In the output, include exactly the lines from the beginning of the records up to and including the one that contains "(np. Tab). |", and leave out the pictures.

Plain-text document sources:
━━━━━━━━

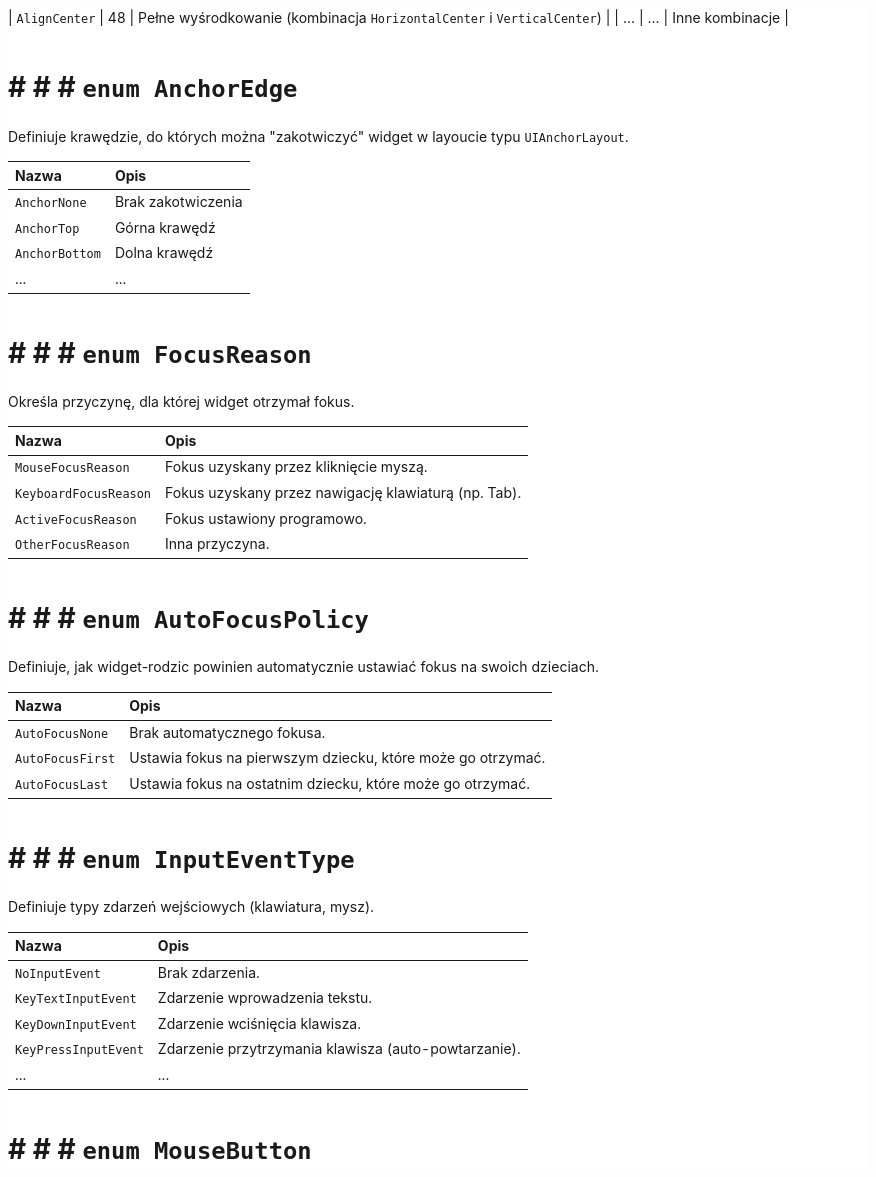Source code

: | `AlignCenter` | 48 | Pełne wyśrodkowanie (kombinacja `HorizontalCenter` i `VerticalCenter`) |
| ... | ... | Inne kombinacje |
# # # # `enum AnchorEdge`

Definiuje krawędzie, do których można "zakotwiczyć" widget w layoucie typu `UIAnchorLayout`.

| Nazwa | Opis |
| :--- | :--- |
| `AnchorNone` | Brak zakotwiczenia |
| `AnchorTop` | Górna krawędź |
| `AnchorBottom` | Dolna krawędź |
| ... | ... |
# # # # `enum FocusReason`

Określa przyczynę, dla której widget otrzymał fokus.

| Nazwa | Opis |
| :--- | :--- |
| `MouseFocusReason` | Fokus uzyskany przez kliknięcie myszą. |
| `KeyboardFocusReason` | Fokus uzyskany przez nawigację klawiaturą (np. Tab). |
| `ActiveFocusReason` | Fokus ustawiony programowo. |
| `OtherFocusReason` | Inna przyczyna. |
# # # # `enum AutoFocusPolicy`

Definiuje, jak widget-rodzic powinien automatycznie ustawiać fokus na swoich dzieciach.

| Nazwa | Opis |
| :--- | :--- |
| `AutoFocusNone` | Brak automatycznego fokusa. |
| `AutoFocusFirst` | Ustawia fokus na pierwszym dziecku, które może go otrzymać. |
| `AutoFocusLast` | Ustawia fokus na ostatnim dziecku, które może go otrzymać. |
# # # # `enum InputEventType`

Definiuje typy zdarzeń wejściowych (klawiatura, mysz).

| Nazwa | Opis |
| :--- | :--- |
| `NoInputEvent` | Brak zdarzenia. |
| `KeyTextInputEvent` | Zdarzenie wprowadzenia tekstu. |
| `KeyDownInputEvent` | Zdarzenie wciśnięcia klawisza. |
| `KeyPressInputEvent` | Zdarzenie przytrzymania klawisza (auto-powtarzanie). |
| ... | ... |
# # # # `enum MouseButton`

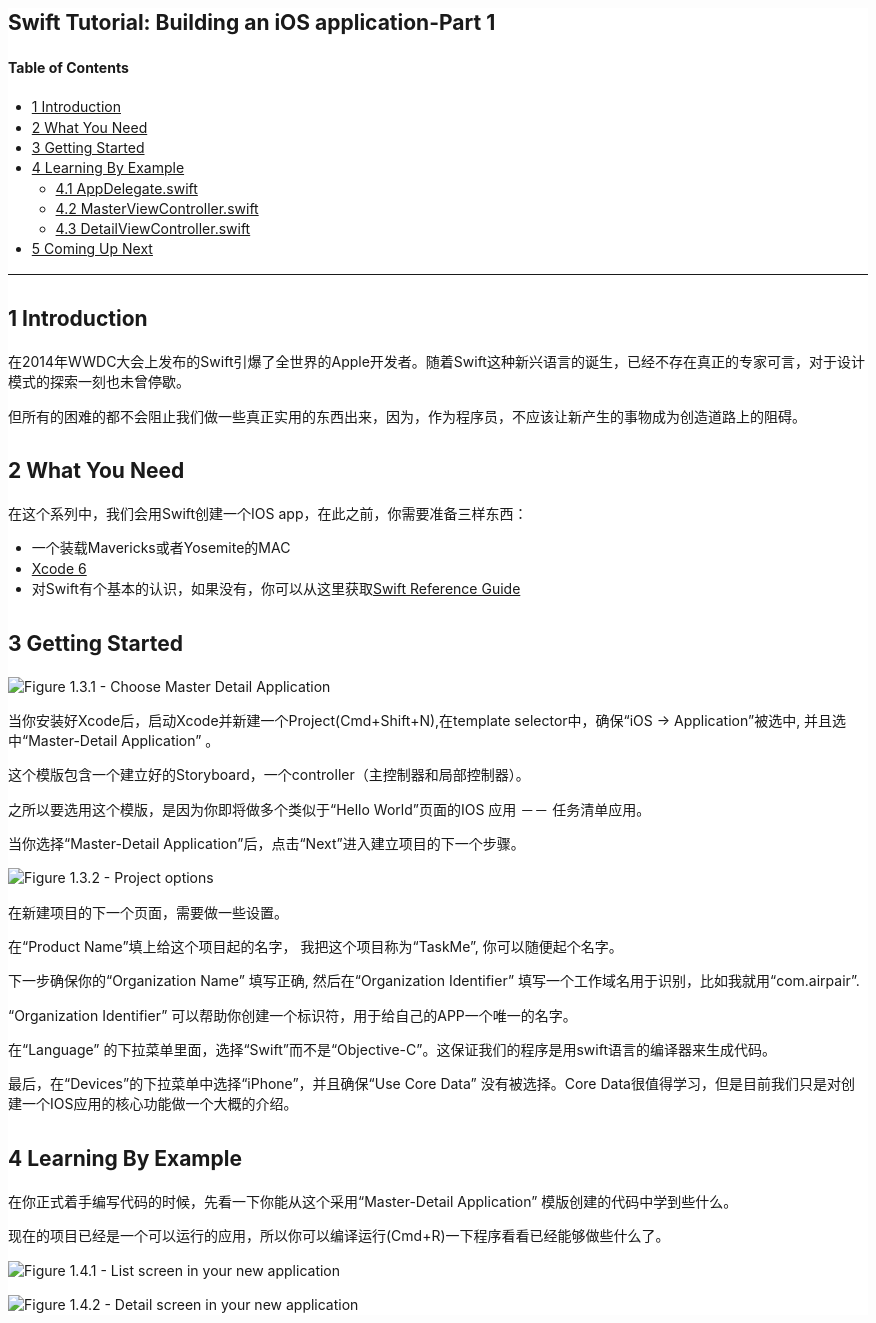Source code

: <div class="main-wrap">
  <div notifications></div>
  <main ng-view>
    <div id="serverTemplate">
        
<div class="banner-top" banner-posttop></div>

<article class="blogpost">

  <h1 class="entry-title" itemprop="headline">Swift Tutorial: Building an iOS application-Part 1</h1>


  <div class="railMarker"></div>

  <h4 id="table-of-contents">Table of Contents</h4>
  <ul>
<li><a href="#1-introduction">1 Introduction</a></li>
<li><a href="#2-what-you-need">2 What You Need</a></li>
<li><a href="#3-getting-started">3 Getting Started</a></li>
<li><a href="#4-learning-by-example">4 Learning By Example</a><ul>
<li><a href="#4-1-appdelegate-swift">4.1 AppDelegate.swift</a></li>
<li><a href="#4-2-masterviewcontroller-swift">4.2 MasterViewController.swift</a></li>
<li><a href="#4-3-detailviewcontroller-swift">4.3 DetailViewController.swift</a></li>
</ul>
</li>
<li><a href="#5-coming-up-next">5 Coming Up Next</a></li>
</ul>


  <p class="asset"><iframe width="640" height="360" frameborder="0" allowfullscreen="" src="//www.youtube-nocookie.com/embed/c9fLt69OB20"></iframe></p>
  <hr />       

<post no-compile><h2 id="1-introduction">1 Introduction</h2>
<p>在2014年WWDC大会上发布的Swift引爆了全世界的Apple开发者。随着Swift这种新兴语言的诞生，已经不存在真正的专家可言，对于设计模式的探索一刻也未曾停歇。</p>
<p>但所有的困难的都不会阻止我们做一些真正实用的东西出来，因为，作为程序员，不应该让新产生的事物成为创造道路上的阻碍。</p>
<h2 id="2-what-you-need">2 What You Need</h2>
<p>在这个系列中，我们会用Swift创建一个IOS app，在此之前，你需要准备三样东西：</p>
<ul>
<li>一个装载Mavericks或者Yosemite的MAC</li>
<li><a href="https://itunes.apple.com/au/app/xcode/id497799835?mt=12">Xcode 6</a></li>
<li>对Swift有个基本的认识，如果没有，你可以从这里获取<a href="http://www.airpair.com/swift/learning-swift-tutorial">Swift Reference Guide</a></li>
</ul>
<h2 id="3-getting-started">3 Getting Started</h2>
<p><img src="http://i.imgur.com/1DNlxoz.png" alt="Figure 1.3.1 - Choose Master Detail Application"></p>
<p>当你安装好Xcode后，启动Xcode并新建一个Project(Cmd+Shift+N),在template selector中，确保“iOS &rarr; Application”被选中, 并且选中“Master-Detail Application” 。</p>
<p>这个模版包含一个建立好的Storyboard，一个controller（主控制器和局部控制器）。</p>
<p>之所以要选用这个模版，是因为你即将做多个类似于“Hello World”页面的IOS 应用 －－ 任务清单应用。</p>
<p>当你选择“Master-Detail Application”后，点击“Next”进入建立项目的下一个步骤。</p>
<p><img src="http://i.imgur.com/ZfaPfM2.png" alt="Figure 1.3.2 - Project options"></p>
<p>在新建项目的下一个页面，需要做一些设置。</p>
<p>在“Product Name”填上给这个项目起的名字， 我把这个项目称为“TaskMe”, 你可以随便起个名字。</p>
<p>下一步确保你的“Organization Name” 填写正确, 然后在“Organization Identifier” 填写一个工作域名用于识别，比如我就用“com.airpair”.</p>
<p>“Organization Identifier” 可以帮助你创建一个标识符，用于给自己的APP一个唯一的名字。</p>
<p>在“Language” 的下拉菜单里面，选择“Swift”而不是“Objective-C”。这保证我们的程序是用swift语言的编译器来生成代码。</p>
<p>最后，在“Devices”的下拉菜单中选择“iPhone”，并且确保“Use Core Data” 没有被选择。Core Data很值得学习，但是目前我们只是对创建一个IOS应用的核心功能做一个大概的介绍。</p>
<h2 id="4-learning-by-example">4 Learning By Example</h2>
<p>在你正式着手编写代码的时候，先看一下你能从这个采用“Master-Detail Application” 模版创建的代码中学到些什么。</p>
<p>现在的项目已经是一个可以运行的应用，所以你可以编译运行(Cmd+R)一下程序看看已经能够做些什么了。</p>
<p><img src="http://i.imgur.com/iPchsZg.png" alt="Figure 1.4.1 - List screen in your new application"></p>
<p><img src="http://i.imgur.com/DjPnlLC.png" alt="Figure 1.4.2 - Detail screen in your new application"></p>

━━━━━━━━

# OUTPUT OF THE EXERCISE
Source code

: | `AlignCenter` | 48 | Pełne wyśrodkowanie (kombinacja `HorizontalCenter` i `VerticalCenter`) |
| ... | ... | Inne kombinacje |
# # # # `enum AnchorEdge`

Definiuje krawędzie, do których można "zakotwiczyć" widget w layoucie typu `UIAnchorLayout`.

| Nazwa | Opis |
| :--- | :--- |
| `AnchorNone` | Brak zakotwiczenia |
| `AnchorTop` | Górna krawędź |
| `AnchorBottom` | Dolna krawędź |
| ... | ... |
# # # # `enum FocusReason`

Określa przyczynę, dla której widget otrzymał fokus.

| Nazwa | Opis |
| :--- | :--- |
| `MouseFocusReason` | Fokus uzyskany przez kliknięcie myszą. |
| `KeyboardFocusReason` | Fokus uzyskany przez nawigację klawiaturą (np. Tab). |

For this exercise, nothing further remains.